Rediker describes seamen as a maritime proletariat, and the ships they worked on as the factories of the 18th century world--the machines through which large amounts of capital were accumulated. Turning pirate--or choosing to go 'on the account,' in 18th century terms--was as much a labor action as an attempt to get rich. Of use for us today, I think, is the description of the communal and democratic nature of pirate society. The ship was held to be common property, and important decisions (such as who would be captain) were voted on by the crew. Any wealth generated by the operation of the ship was distributed in shares to the entire crew in accordance with compacts (usually written) agreed upon beforehand by the entire crew.

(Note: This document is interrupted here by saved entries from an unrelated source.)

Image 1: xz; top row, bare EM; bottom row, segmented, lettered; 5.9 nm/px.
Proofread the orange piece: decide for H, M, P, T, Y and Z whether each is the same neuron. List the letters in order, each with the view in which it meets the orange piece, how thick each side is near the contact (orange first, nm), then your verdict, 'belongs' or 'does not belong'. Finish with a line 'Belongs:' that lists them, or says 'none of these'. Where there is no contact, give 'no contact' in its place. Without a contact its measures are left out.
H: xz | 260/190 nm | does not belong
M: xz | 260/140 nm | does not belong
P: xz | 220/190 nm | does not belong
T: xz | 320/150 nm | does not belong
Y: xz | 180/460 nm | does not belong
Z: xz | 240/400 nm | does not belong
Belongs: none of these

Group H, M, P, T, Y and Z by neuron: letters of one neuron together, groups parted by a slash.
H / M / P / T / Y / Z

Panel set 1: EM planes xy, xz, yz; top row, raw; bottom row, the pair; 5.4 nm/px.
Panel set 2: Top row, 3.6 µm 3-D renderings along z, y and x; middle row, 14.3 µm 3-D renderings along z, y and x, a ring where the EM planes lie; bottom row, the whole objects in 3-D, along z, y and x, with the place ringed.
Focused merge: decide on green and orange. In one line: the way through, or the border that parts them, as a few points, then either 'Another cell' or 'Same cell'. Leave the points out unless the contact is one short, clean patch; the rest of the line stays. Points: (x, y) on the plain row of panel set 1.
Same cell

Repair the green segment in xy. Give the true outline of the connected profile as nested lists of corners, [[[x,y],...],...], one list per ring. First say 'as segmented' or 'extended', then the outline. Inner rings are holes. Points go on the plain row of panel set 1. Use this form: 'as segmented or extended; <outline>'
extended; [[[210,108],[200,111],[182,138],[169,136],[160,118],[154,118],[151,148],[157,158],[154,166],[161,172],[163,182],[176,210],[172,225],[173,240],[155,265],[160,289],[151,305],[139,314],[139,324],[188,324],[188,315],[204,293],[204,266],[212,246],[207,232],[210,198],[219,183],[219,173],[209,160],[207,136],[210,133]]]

This form of communal self-organization in opposition to the state and to capital is an important precedent for those seeking to resist the current near-hegemony of free market corporate capitalism. Keeping even the idea of such forms of society alive in an age increasingly dominated by obsequience to hierarchy, profit and blind self-interest helps preserve the hope for viable alternative movements. And, although I tend not to believe in national characters, the figure of the rebel against authority and privilege is vitally important to the American mythos. A political movement that incorporated a revival of purposeful rebelliousness could tap into cultural currents very powerful to American society.
Rediker may have an overly romantic view of pirates and pirate society, but his scholarship seems quite sound. For a more in-depth survey of the world of the 18th century seaman, Rediker's earlier, more scholarly book, Between the Devil and the Deep Blue Sea: Merchant Seaman, Pirates, and the Anglo-American Maritime World, 1700-1750 (Cambridge UP, 1987) is also quite good, though longer and less entertaining.